Миледи почувствовала, как душа ее наполняется дьявольской радостью.
— Но каким образом мой покровитель, мой отец, лорд Винтер, оказывается причастным ко всему этому? — спросил Фельтон.
— Слушайте, Фельтон, ведь наряду с людьми низкими и презренными есть на свете благородные и великодушные натуры. У меня был жених, человек, которого я любила и который любил меня… Мужественное сердце, подобное вашему, Фельтон, такой человек, как вы. Я пришла к нему и все рассказала. Он знал меня и ни секунды не колебался. Это был знатный вельможа, человек, во всех отношениях равный Бекингэму. Он ничего не сказал, опоясался шпагой, закутался в плащ и направился во дворец Бекингэма…

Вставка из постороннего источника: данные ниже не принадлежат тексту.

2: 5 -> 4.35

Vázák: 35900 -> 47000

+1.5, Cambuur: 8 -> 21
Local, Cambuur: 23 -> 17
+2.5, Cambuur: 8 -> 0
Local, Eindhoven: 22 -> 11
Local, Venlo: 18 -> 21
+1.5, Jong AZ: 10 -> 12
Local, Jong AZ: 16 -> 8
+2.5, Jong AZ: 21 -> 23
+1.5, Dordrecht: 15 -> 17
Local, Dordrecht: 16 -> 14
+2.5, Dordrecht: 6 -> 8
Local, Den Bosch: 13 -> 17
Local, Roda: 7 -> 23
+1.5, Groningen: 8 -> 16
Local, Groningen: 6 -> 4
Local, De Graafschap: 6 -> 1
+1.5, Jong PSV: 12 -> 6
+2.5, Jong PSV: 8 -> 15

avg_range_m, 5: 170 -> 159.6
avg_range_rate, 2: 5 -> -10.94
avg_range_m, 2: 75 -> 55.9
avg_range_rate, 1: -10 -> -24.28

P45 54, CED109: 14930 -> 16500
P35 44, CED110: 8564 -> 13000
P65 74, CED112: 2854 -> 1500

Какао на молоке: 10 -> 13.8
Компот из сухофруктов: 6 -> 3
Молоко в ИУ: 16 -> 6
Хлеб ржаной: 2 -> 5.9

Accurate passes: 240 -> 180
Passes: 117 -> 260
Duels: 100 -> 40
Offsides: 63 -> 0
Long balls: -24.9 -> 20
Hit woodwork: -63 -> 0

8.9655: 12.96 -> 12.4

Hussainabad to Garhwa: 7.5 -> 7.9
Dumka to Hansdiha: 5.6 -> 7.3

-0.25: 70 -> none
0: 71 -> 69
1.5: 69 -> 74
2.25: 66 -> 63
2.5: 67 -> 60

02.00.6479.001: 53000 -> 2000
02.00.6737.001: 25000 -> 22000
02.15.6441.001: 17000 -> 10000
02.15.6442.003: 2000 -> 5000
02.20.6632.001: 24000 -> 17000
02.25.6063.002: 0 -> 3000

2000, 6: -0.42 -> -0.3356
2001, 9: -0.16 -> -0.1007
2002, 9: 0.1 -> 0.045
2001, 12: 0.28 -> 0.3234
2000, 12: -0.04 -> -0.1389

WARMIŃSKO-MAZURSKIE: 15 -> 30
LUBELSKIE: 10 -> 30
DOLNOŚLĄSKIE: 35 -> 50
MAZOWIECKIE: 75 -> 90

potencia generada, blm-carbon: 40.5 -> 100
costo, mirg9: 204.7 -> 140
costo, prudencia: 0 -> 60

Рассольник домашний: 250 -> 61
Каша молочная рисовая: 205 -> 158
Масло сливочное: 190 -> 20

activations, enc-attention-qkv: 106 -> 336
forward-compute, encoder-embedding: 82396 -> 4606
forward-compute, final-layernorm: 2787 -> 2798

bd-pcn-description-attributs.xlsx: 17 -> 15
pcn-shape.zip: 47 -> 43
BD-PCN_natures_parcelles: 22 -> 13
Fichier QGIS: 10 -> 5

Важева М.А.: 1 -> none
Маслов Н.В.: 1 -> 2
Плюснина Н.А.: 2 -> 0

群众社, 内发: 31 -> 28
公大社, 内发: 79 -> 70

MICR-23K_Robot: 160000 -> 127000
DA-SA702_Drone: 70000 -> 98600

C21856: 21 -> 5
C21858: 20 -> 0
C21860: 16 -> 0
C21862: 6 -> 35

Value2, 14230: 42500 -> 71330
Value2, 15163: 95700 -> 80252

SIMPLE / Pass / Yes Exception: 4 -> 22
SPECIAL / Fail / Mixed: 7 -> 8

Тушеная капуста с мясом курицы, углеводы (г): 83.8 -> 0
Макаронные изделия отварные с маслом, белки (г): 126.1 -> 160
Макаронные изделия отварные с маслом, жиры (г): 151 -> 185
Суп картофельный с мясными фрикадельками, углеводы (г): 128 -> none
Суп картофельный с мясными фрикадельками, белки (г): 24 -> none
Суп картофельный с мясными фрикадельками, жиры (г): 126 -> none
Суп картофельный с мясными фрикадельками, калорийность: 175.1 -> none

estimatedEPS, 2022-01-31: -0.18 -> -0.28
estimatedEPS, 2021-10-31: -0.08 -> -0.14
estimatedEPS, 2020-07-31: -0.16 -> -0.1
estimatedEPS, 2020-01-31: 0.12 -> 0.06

— Да, да, понимаю, — вставил Фельтон. — Хотя, когда имеешь дело с подобными людьми, нужна не шпага, а кинжал.
Здесь Анна помолчала несколько времени, ибо дальше ей надо было говорить о своем втором муже, соединяя его имя и саму его смерть с этой не очень честной историей. Но другого выхода Анна придумать не могла, и, вздохнув, как бы сдерживая подступающие слезы, она продолжила:
— Бекингэм накануне уехал чрезвычайным послом в Испанию — просить руки инфанты для короля Карла Первого, который тогда был еще принцем Уэльским. Мой жених вернулся ни с чем. «Послушайте, — сказал он мне, — этот человек уехал, и я пока не могу ему отомстить. В ожидании его приезда обвенчаемся, как мы решили, а затем положитесь на лорда Винтера, который сумеет поддержать свою честь и честь своей жены».
— Лорда Винтера! — вскричал Фельтон.
— Да, лорда Винтера, — подтвердила миледи. — Теперь вам все должно быть понятно, не так ли? Бекингэм был в отъезде около года. За неделю до его возвращения лорд Винтер внезапно скончался, оставив меня своей единственной наследницей. Кем был нанесен этот удар? Всеведущему Богу одному это известно, я никого не виню…
— О, какая бездна падения! Какая бездна! — ужаснулся Фельтон.
— Лорд Винтер умер, ничего не сказав своему брату. Страшная тайна должна была остаться скрытой от всех до тех пор, пока она как гром не поразила бы виновного. Вашему покровителю было прискорбно то, что старший брат его женился на молодой девушке, не имевшей состояния. Я поняла, что мне нечего рассчитывать на поддержку со стороны человека, обманутого в своих надеждах на получение наследства. Я уехала во Францию, твердо решив прожить там остаток моей жизни. Но все мое состояние в Англии. Из-за войны сообщение между обоими государствами прекратилось, я стала испытывать нужду, и мне поневоле пришлось вернуться сюда. Шесть дней назад я высадилась в Портсмуте.
— А дальше? — спросил Фельтон.
— Дальше? Бекингэм, вероятно, узнал о моем возвращении, переговорил обо мне с лордом Винтером, который и без того уже был предубежден против меня, и сказал ему, что его невестка — публичная женщина, заклейменная преступница. Мужа моего уже нет в живых, чтобы поднять свой правдивый, благородный голос в мою защиту. Лорд Винтер поверил всему, что ему рассказали, поверил тем охотнее, что ему это было выгодно. Он велел арестовать меня, доставить сюда и отдать под вашу охрану. Остальное вам известно: послезавтра он удаляет меня в изгнание, отправляет в ссылку, послезавтра он на всю жизнь водворяет меня среди отверженных! О, поверьте, злой умысел хорошо обдуман! Сеть искусно сплетена, и честь моя погибнет! Вы сами видите, Фельтон, мне надо умереть… Фельтон, дайте мне нож!